** PROBLEM DESCRIPTION **
Swap "values" for "data points" in the listing, starting at the line that has "What is the difference between the highest" and stopping after the line that has "What is the difference between the second", and leave everything else unchanged. Give back only those lines, without the pictures.

DATA RECORDS Block Start

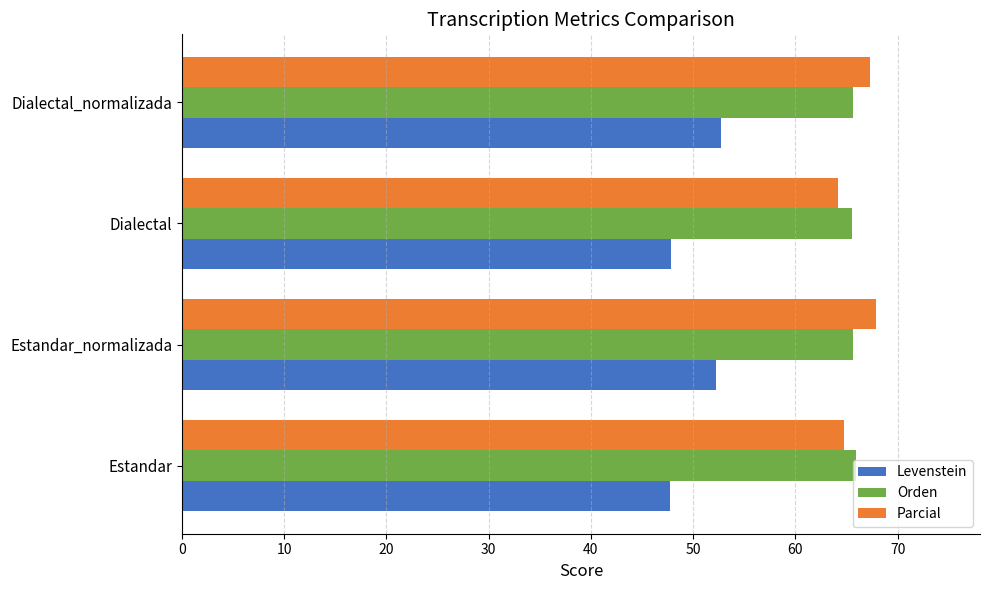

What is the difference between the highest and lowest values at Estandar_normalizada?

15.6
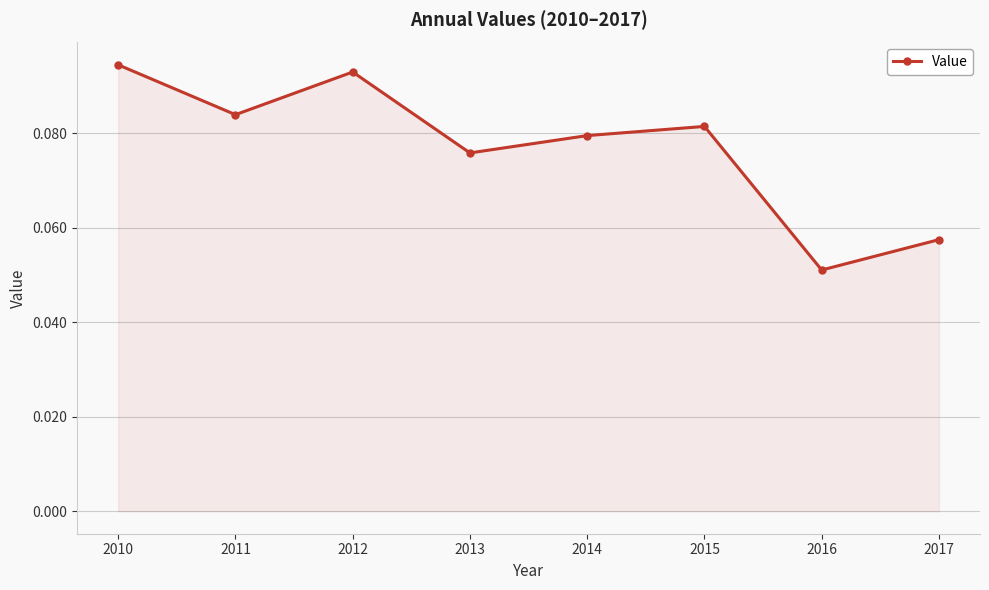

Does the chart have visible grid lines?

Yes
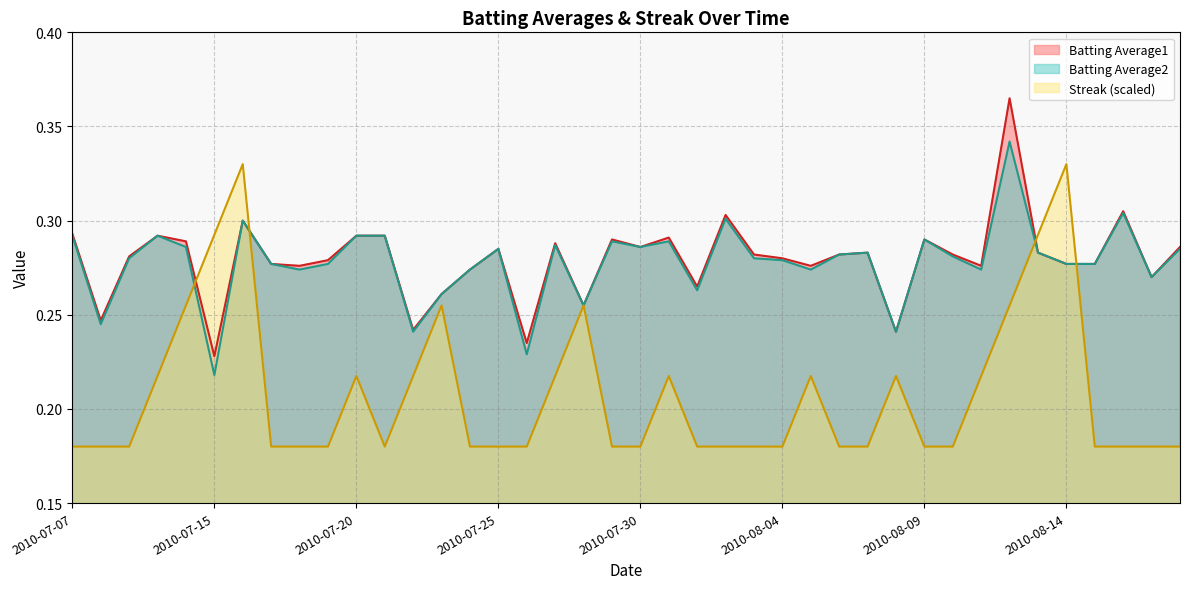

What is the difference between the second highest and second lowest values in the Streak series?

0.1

DATA RECORDS Block End
DATA RECORDS Block Start

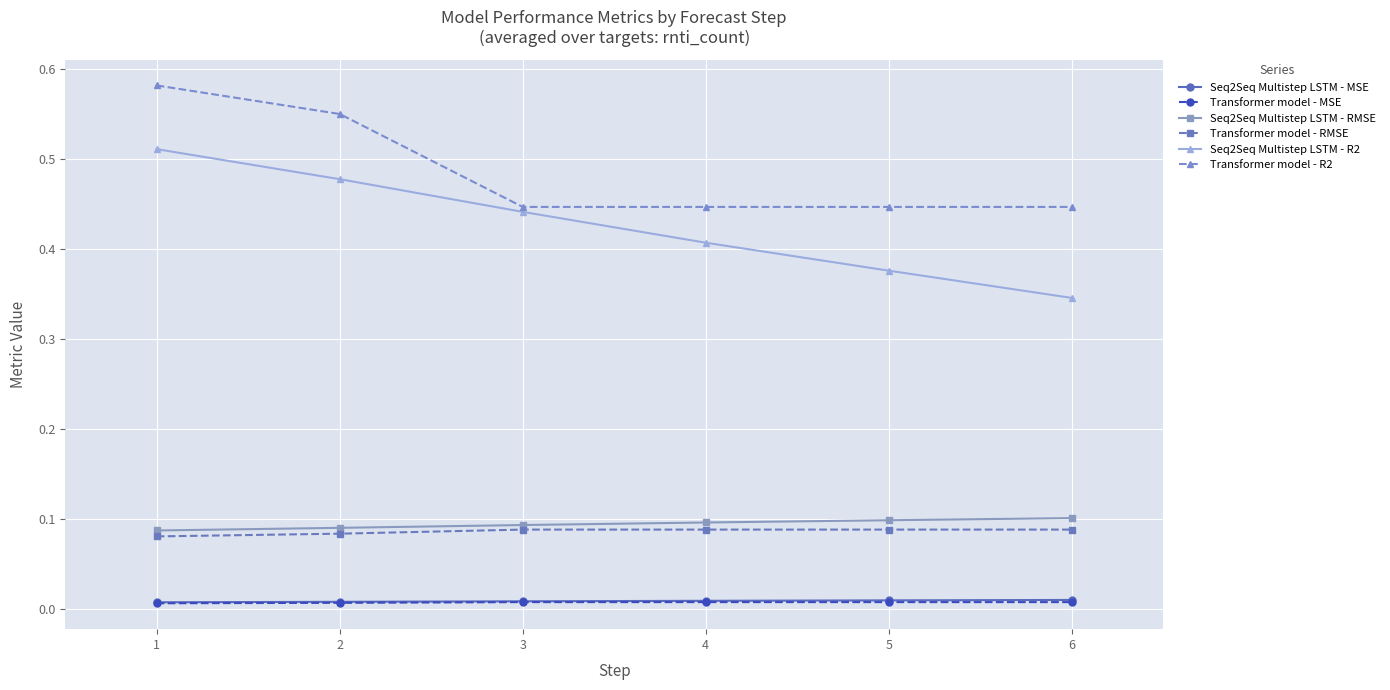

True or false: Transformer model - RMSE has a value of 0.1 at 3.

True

DATA RECORDS Block End

** PROBLEM SOLUTION **
What is the difference between the highest and lowest data points at Estandar_normalizada?

15.6

Does the chart have visible grid lines?

Yes

What is the difference between the second highest and second lowest data points in the Streak series?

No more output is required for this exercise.